> [Excerpted text]:
For a few cycles, the boat gets pushed down by the backwinded jib for about 30 degrees. Then the mainsail powers up and turns the boat back up. Jib pushes boat down, main turns boat up, etc.

Yet both times I have done this, the main eventually brings the boat so far up that it tacks and starts sailing again.

Am I doing something wrong, or is it simply due to shifting winds?

fryewe 06-07-2011 10:04 PM

MITB...ease the mainsheet. If the main can be reefed, take a reef.

AdamLein 06-07-2011 10:49 PM

Or use less rudder.

turbulicity 06-08-2011 12:50 AM

Should the jib be sheeted in or left a little baggier for heaving to? I am assuming that by easing out the jib sheet a little and with the jib sheet car back, he could overcome the main better?

tempest 06-08-2011 06:05 AM

I would stick with the 1st two suggestions: ease the main, or use a little less rudder. You could also ease the traveler.

> [Work to complete]:
1. Can you reproduce the sailing thread word for word, beginning at the words "For a few cycles, the" and stopping after "use less rudder."?
2. Which usernames appear as posters in the sailing thread?

> [Source material]:
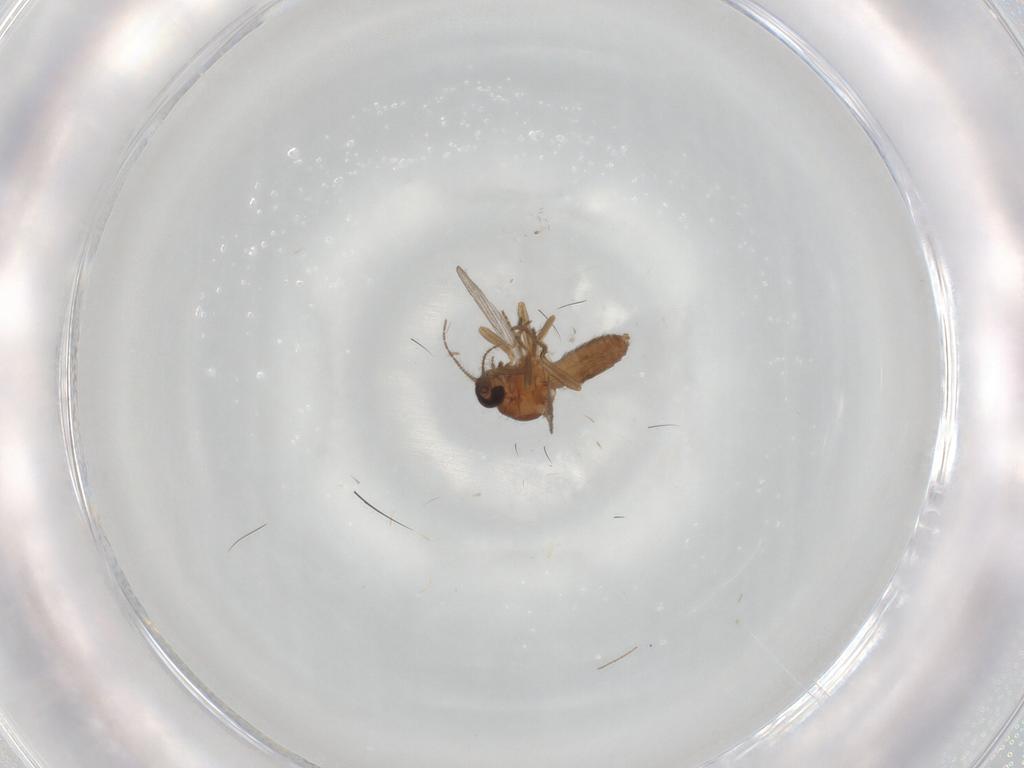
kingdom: Animalia
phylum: Arthropoda
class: Insecta
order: Diptera
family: Ceratopogonidae
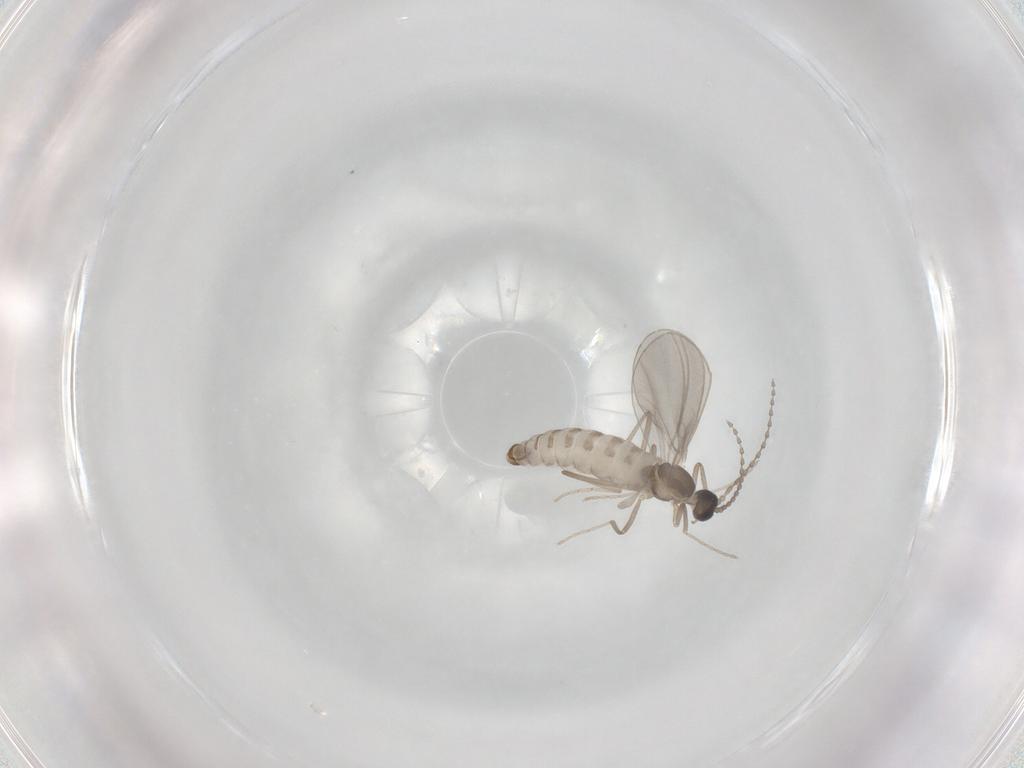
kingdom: Animalia
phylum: Arthropoda
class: Insecta
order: Diptera
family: Cecidomyiidae
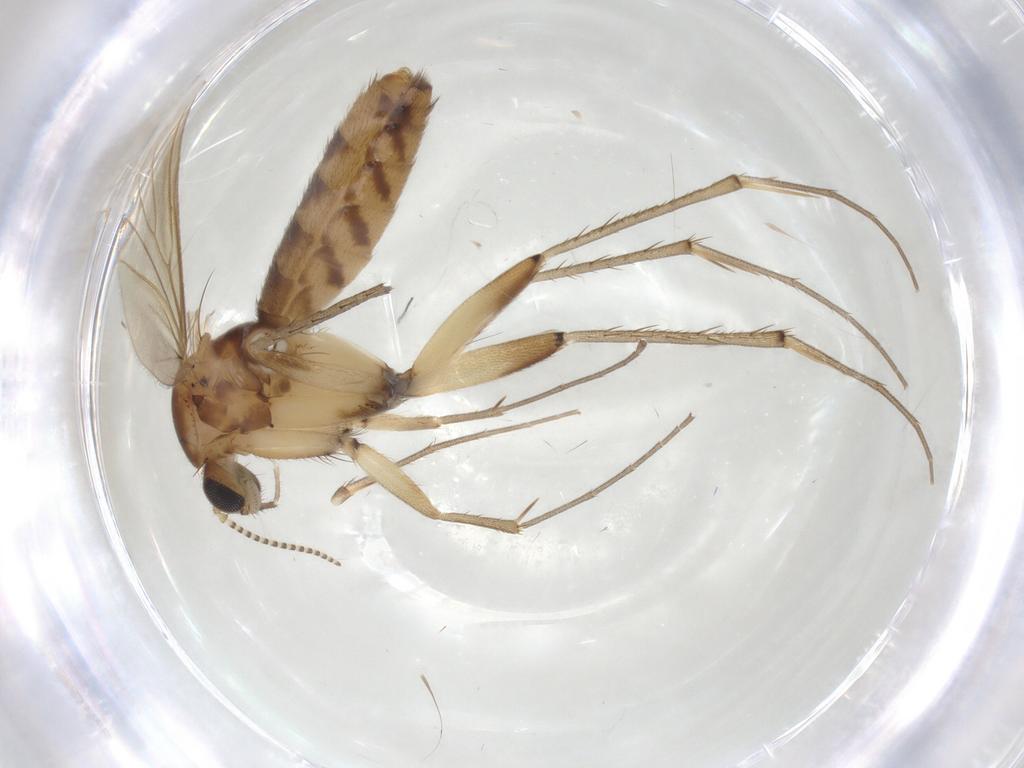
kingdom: Animalia
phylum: Arthropoda
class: Insecta
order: Diptera
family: Mycetophilidae
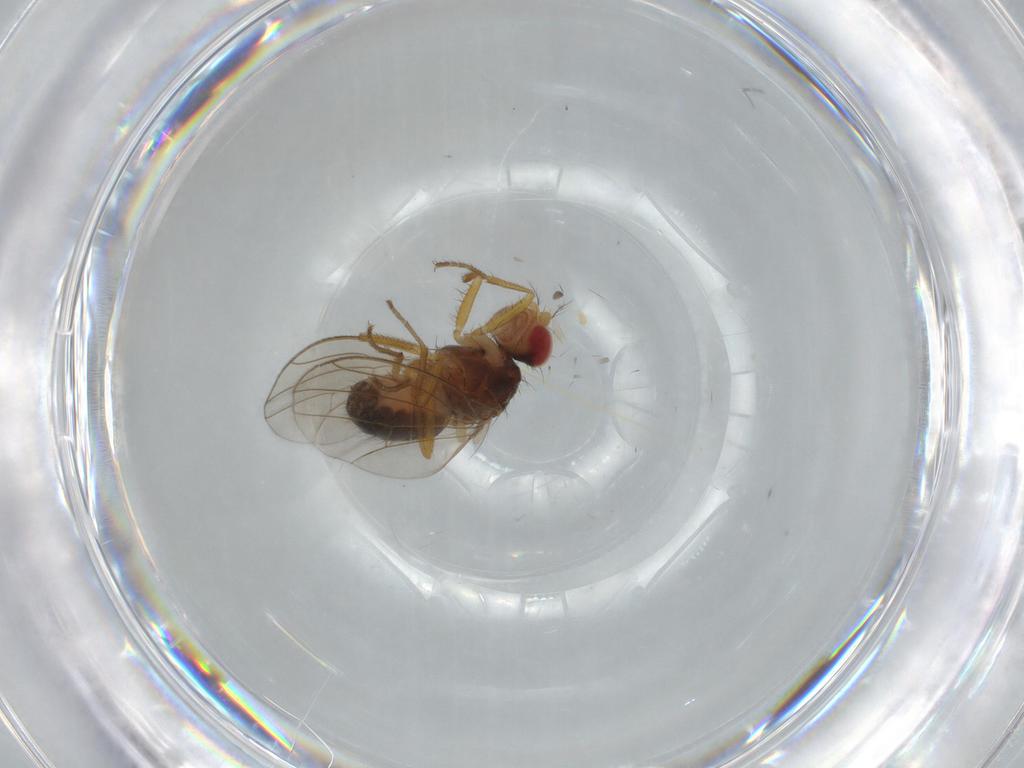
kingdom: Animalia
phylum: Arthropoda
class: Insecta
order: Diptera
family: Drosophilidae
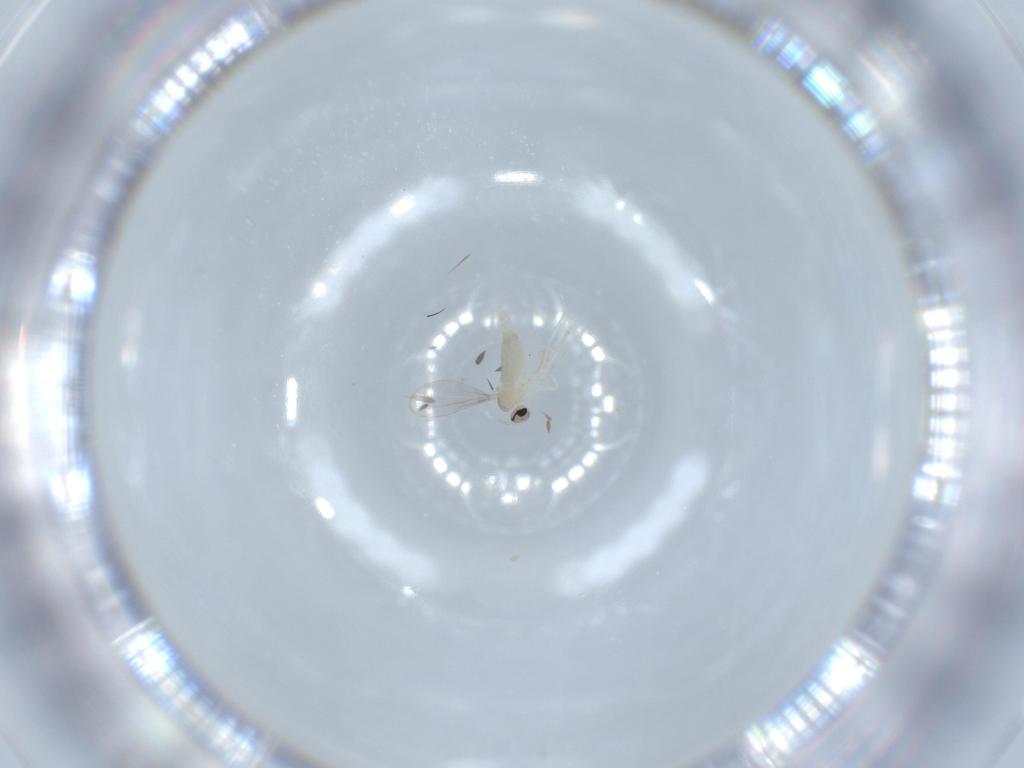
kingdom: Animalia
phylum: Arthropoda
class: Insecta
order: Diptera
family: Cecidomyiidae
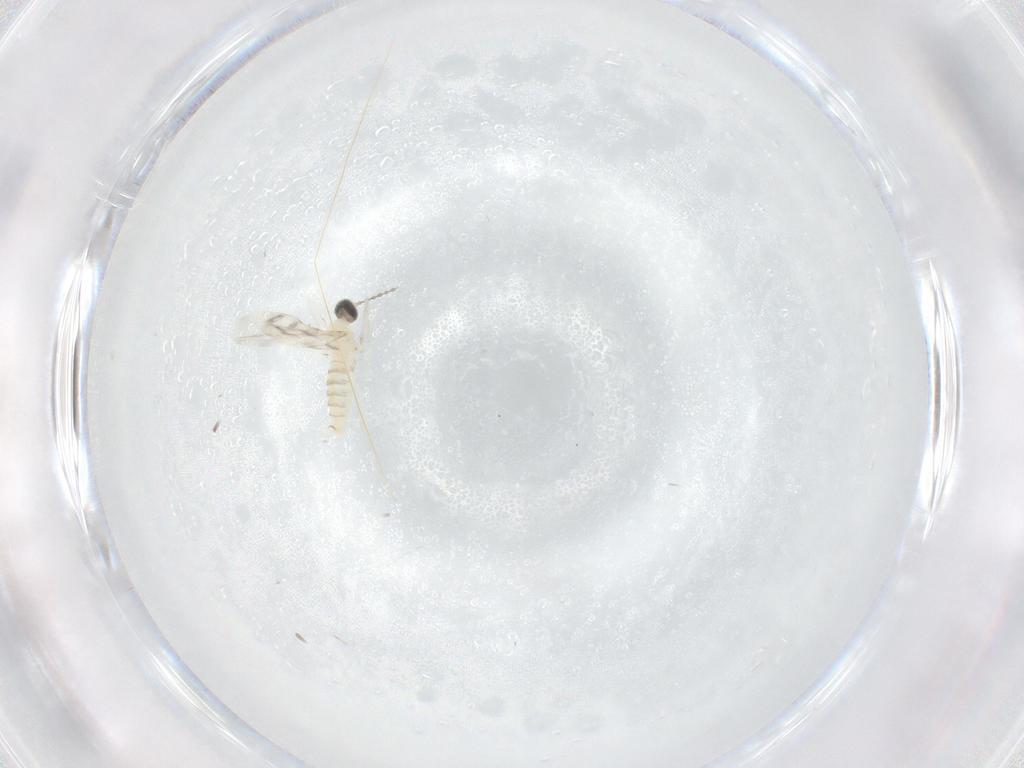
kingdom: Animalia
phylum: Arthropoda
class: Insecta
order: Diptera
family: Cecidomyiidae
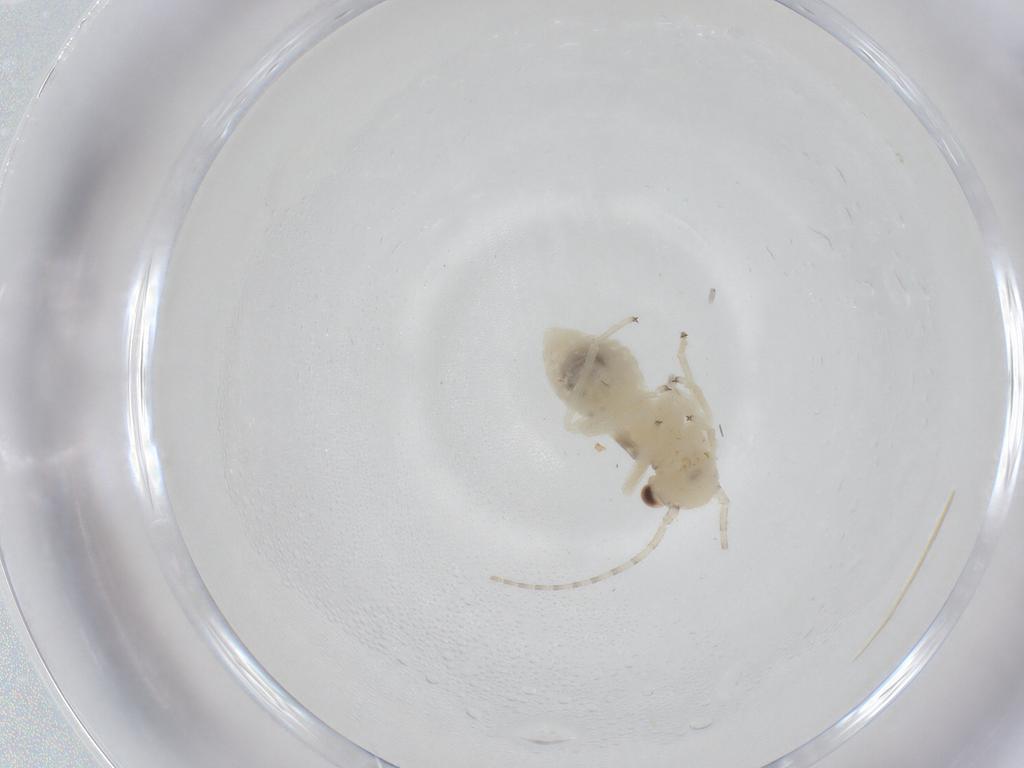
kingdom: Animalia
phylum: Arthropoda
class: Insecta
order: Psocodea
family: Amphipsocidae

> [Solutions per task]:
1.
For a few cycles, the boat gets pushed down by the backwinded jib for about 30 degrees. Then the mainsail powers up and turns the boat back up. Jib pushes boat down, main turns boat up, etc.

Yet both times I have done this, the main eventually brings the boat so far up that it tacks and starts sailing again.

Am I doing something wrong, or is it simply due to shifting winds?

fryewe 06-07-2011 10:04 PM

MITB...ease the mainsheet. If the main can be reefed, take a reef.

AdamLein 06-07-2011 10:49 PM

Or use less rudder.

2.
fryewe
AdamLein
turbulicity
tempest